Saturday, February 4, 2012

Obama Fuzzy Math Brings Unemployment Rate to 8.3%


From the article, "The number of unemployed Americans dropped to 12.8 million, the lowest since January 2009, from 13.1 million in December. Still, the number of those who have been unemployed for 27 weeks or more -- a source of concern for the Fed -- was little changed at 5.52 million and accounted for almost 43 percent of the total." Read the last sentence. The number of workers unemployed for 27 weeks or more is around 5.52 million and that accounts for 43% of the total of the workforce. Obama is using fuzzy math to derive the unemployment rate. 8.3% unemployment rate is a joke. Taking those workers not looking for a job are not including in the equations. Let's not fool ourselves. The economy still sucks


(Bloomberg) The U.S. jobless rate unexpectedly fell in January to the lowest in three years as payrolls climbed more than forecast, casting doubt on the Federal Reserve’s plan to keep interest rates low until late 2014.

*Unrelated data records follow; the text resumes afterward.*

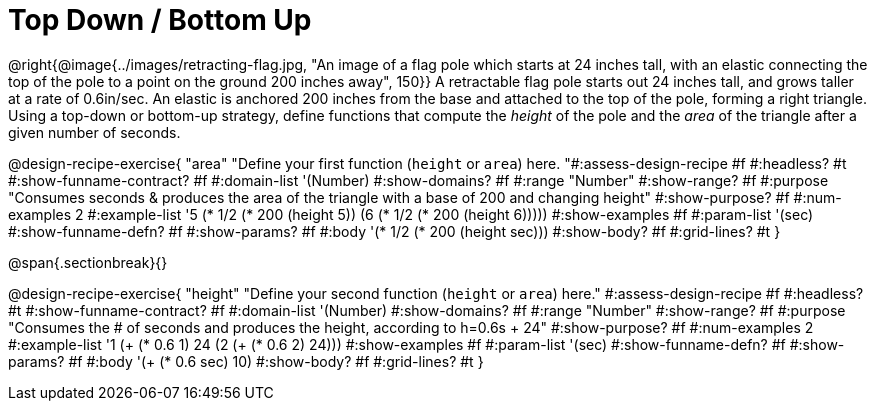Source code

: = Top Down / Bottom Up

++++
<style>
#content .recipe_instructions, .recipe_title, .recipe_word_problem,
#content .studentAnswer::before, .studentAnswer::after  {
  display: none !important;
}

#content .recipe_instructions + .recipe_graf {
  background: #eee;
}
</style>
++++

@right{@image{../images/retracting-flag.jpg, "An image of a flag pole which starts at 24 inches tall, with an elastic connecting the top of the pole to a point on the ground 200 inches away", 150}}
A retractable flag pole starts out 24 inches tall, and grows taller at a rate of 0.6in/sec. An elastic is anchored 200 inches from the base and attached to the top of the pole, forming a right triangle. Using a top-down or bottom-up strategy, define functions that compute the _height_ of the pole and the _area_ of the triangle after a given number of seconds.

@design-recipe-exercise{ "area"
  "Define your first function (`height` or `area`) here.
"#:assess-design-recipe #f
#:headless? #t
#:show-funname-contract? #f
#:domain-list '(Number)
#:show-domains? #f
#:range "Number"
#:show-range? #f
#:purpose "Consumes seconds & produces the area of the triangle with a base of 200 and changing height"
#:show-purpose? #f
#:num-examples 2
#:example-list '((5 (* 1/2 (* 200 (height 5))))
                 (6 (* 1/2 (* 200 (height 6)))))
#:show-examples #f
#:param-list '(sec)
#:show-funname-defn? #f
#:show-params? #f
#:body '(* 1/2 (* 200 (height sec)))
#:show-body? #f
#:grid-lines? #t
}

@span{.sectionbreak}{}

@design-recipe-exercise{ "height"
  "Define your second function (`height` or `area`) here."
#:assess-design-recipe #f
#:headless? #t
#:show-funname-contract? #f
#:domain-list '(Number)
#:show-domains? #f
#:range "Number"
#:show-range? #f
#:purpose "Consumes the # of seconds and produces the height, according to h=0.6s + 24"
#:show-purpose? #f
#:num-examples 2
#:example-list '((1 (+ (* 0.6 1) 24))
                 (2 (+ (* 0.6 2) 24)))
#:show-examples #f
#:param-list '(sec)
#:show-funname-defn? #f
#:show-params? #f
#:body '(+ (* 0.6 sec) 10)
#:show-body? #f
#:grid-lines? #t
}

The unemployment rate dropped to 8.3 percent, the lowest since February 2009, Labor Department figures showed today in Washington. The 243,000 increase in jobs was the biggest in nine months and exceeded the most optimistic forecast in a Bloomberg News survey. Service industries grew by the most in a year, according to a separate report.
“We’ve reached an important threshold here,” said Chris Rupkey, chief financial economist at Bank of Tokyo-Mitsubishi UFJ Ltd. in New York. “The recovery is for real.”

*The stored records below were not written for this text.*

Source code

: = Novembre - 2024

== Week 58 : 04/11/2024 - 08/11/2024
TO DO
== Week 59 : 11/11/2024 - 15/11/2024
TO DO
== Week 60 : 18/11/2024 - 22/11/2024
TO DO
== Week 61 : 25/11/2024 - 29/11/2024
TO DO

Stocks and bond yields jumped on optimism the economy will weather the European debt crisis as an improving labor market fuels household spending. The data, which showed gains from factories to retailers, may boost President Barack Obama’s re- election bid and come a week after Fed Chairman Ben S. Bernanke said unemployment would be slow to decline.
The Standard & Poor’s 500 Index rose 1.5 percent to 1,344.90 at the close of trading in New York, extending the best start to a year since 1987. The index is up 6.9 percent in 2012. The yield on the benchmark 10-year Treasury note climbed to 1.92 percent from 1.82 percent late yesterday.